* [Task goal]: Which lines of the entries below include "equal"? List them all.

* [Plain-text engineering files]:

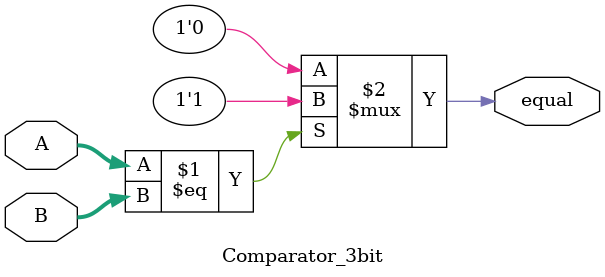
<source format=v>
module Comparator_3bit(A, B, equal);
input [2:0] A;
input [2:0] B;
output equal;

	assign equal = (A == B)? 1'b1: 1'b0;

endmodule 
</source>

* [Finished exercise]:
module Comparator_3bit(A, B, equal);
output equal;
	assign equal = (A == B)? 1'b1: 1'b0;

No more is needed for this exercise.